Otra peculiaridad de la botella cuadrada es descubierta por uno de sus distribuidores al colocar la etiqueta con una inclinación de 24 grados, lo que permitió mejor visibilidad del logotipo. Estas casualidades se convierten en distintivos de branding muy efectivos, que marcan la diferencia definitiva con los competidores. En Sudáfrica, tras ser adquiridos los derechos de representación por una compañía local, Johnnie Walker alcanza una popularidad sorprendente.

A comienzos del siglo XX, Johnnie Walker ya era un whisky reconocido mundialmente por su calidad, sabor y la inconfundible forma de su envase. En 1906 contaba con tres variantes: Old Highland, Special Old Highland y Extra Special Old Highland, identificados comercialmente como White Label, Red Label y Black Label, respectivamente.

Por la misma época, los directivos deciden buscar otro elemento de marketing para mostrar valores diferenciales de la marca, que la proyecte al nuevo siglo, y convocan un grupo de ilustradores para materializar la idea. Los diseños expuestos no cumplen las expectativas y lejos de quedar satisfechos, continúan buscando otra opción que se presenta inesperadamente en 1908, cuando un ilustrador de carteles llamado Tom Browne, dibujó en una servilleta la figura de un caminante.

El caricaturista había sido invitado al restaurante por Lord Stevenson, ejecutivo de Johnnie Walker, quien le manifestó la intensión de trasmitir el punto de vista de la marca, a través de un nuevo elemento gráfico. Después de la reunión, Browne produjo una serie de anuncios donde presentaba el “Striding Man” en diferentes situaciones, felizmente caminando. Browne murió en 1910 a los 39 años y fue reemplazado por Sir Bernard Partridge, el principal dibujante de la revista Punch, quien trabajo el personaje durante 35 años.

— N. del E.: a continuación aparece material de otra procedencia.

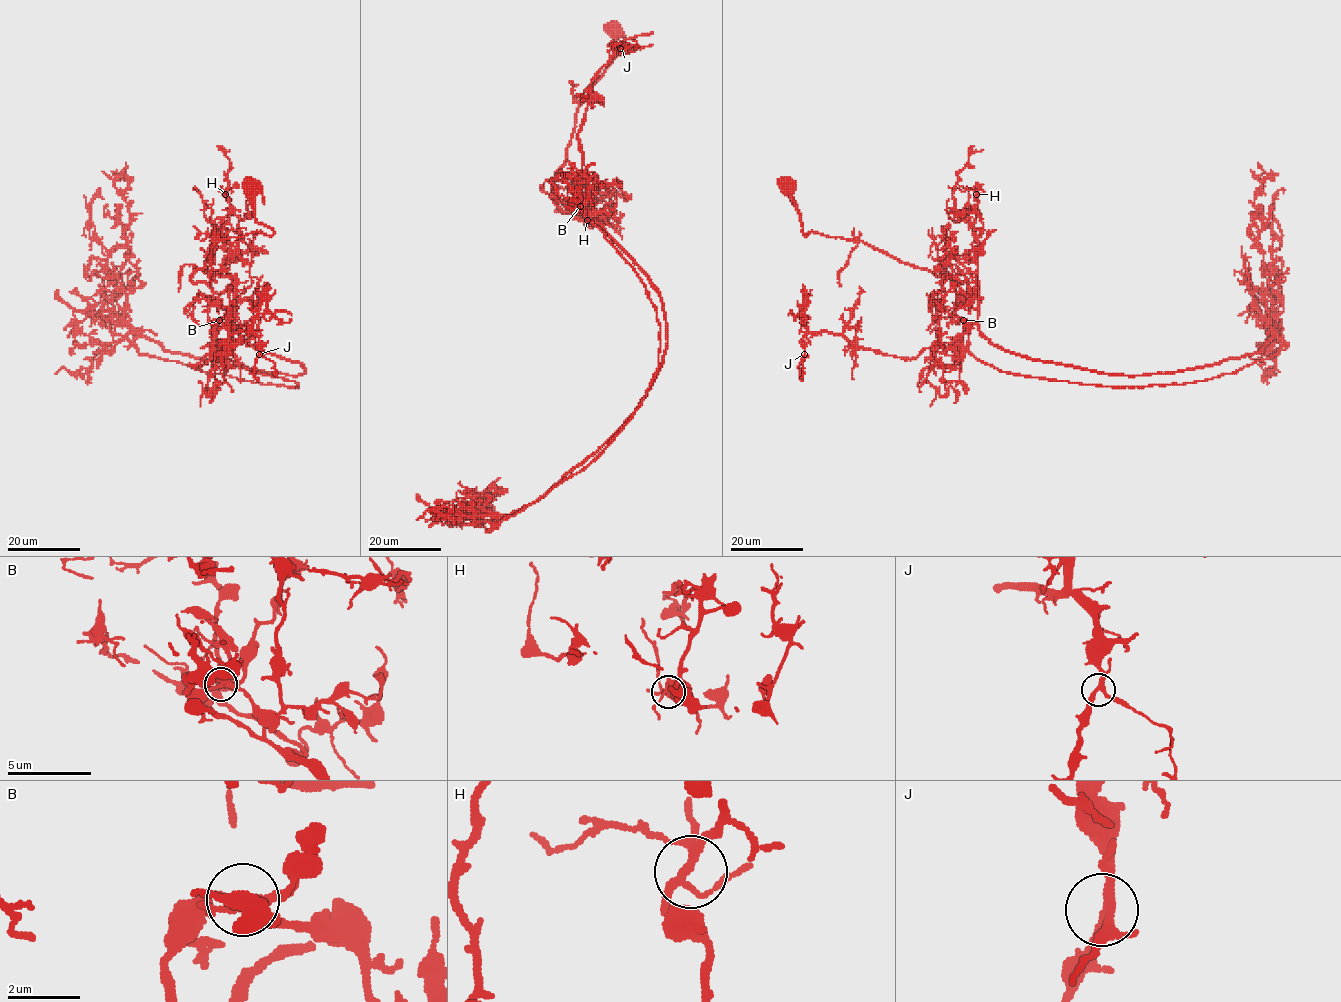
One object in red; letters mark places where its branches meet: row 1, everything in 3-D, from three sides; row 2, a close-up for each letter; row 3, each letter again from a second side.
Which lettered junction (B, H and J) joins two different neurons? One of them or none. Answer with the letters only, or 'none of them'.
B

El “Striding Man” u “Hombre Caminante” es el mayor emblema en la historia de Johnnie Walker que ha superado la centuria. En estos años el personaje ha tenido variaciones entre las que se cuentan estilizaciones hechas al dibujo, pero el cambio más importante es el más sutil: el giro de orientación de izquierda a derecha, realizado en 1999. El “Caminante” pasó a mirar hacia el futuro, convirtiéndose en un símbolo representativo de progreso y orgullo.

Con el lema “Keep Walking” (“Sigue Caminando”) y su emblemático “Striding Man”, la marca escocesa hace un llamado a la superación y una invitación a no rendirse. De hecho, numerosas campañas han enaltecido el espíritu progresista a través del personaje, motivando a millones de personas a seguir avanzando, explorando diferentes formas para llegar al éxito.

El caballero de sombrero y bastón que ha ido evolucionando a través del tiempo, soportó un episodio sin precedentes en su historia. En enero de 2018 fue sustituido por una adaptación femenina: “Jane Walker”, en una edición especial limitada, en apoyo a organizaciones que luchan por las causas feministas.

Por otro lado, ha aparecido en diversas películas a lo largo de su historia, como Blade Runner (El cazador implacable) para la cual se diseñó una edición especial del Black Label en botellas de tintes futuristas. Es un film de ciencia ficción estadounidense, estrenado en 1982, dirigido por Ridley Scott y protagonizado por Harrison Ford. La marca realiza permanentes alianzas de este tipo, lo cual permite una visibilidad muy notoria.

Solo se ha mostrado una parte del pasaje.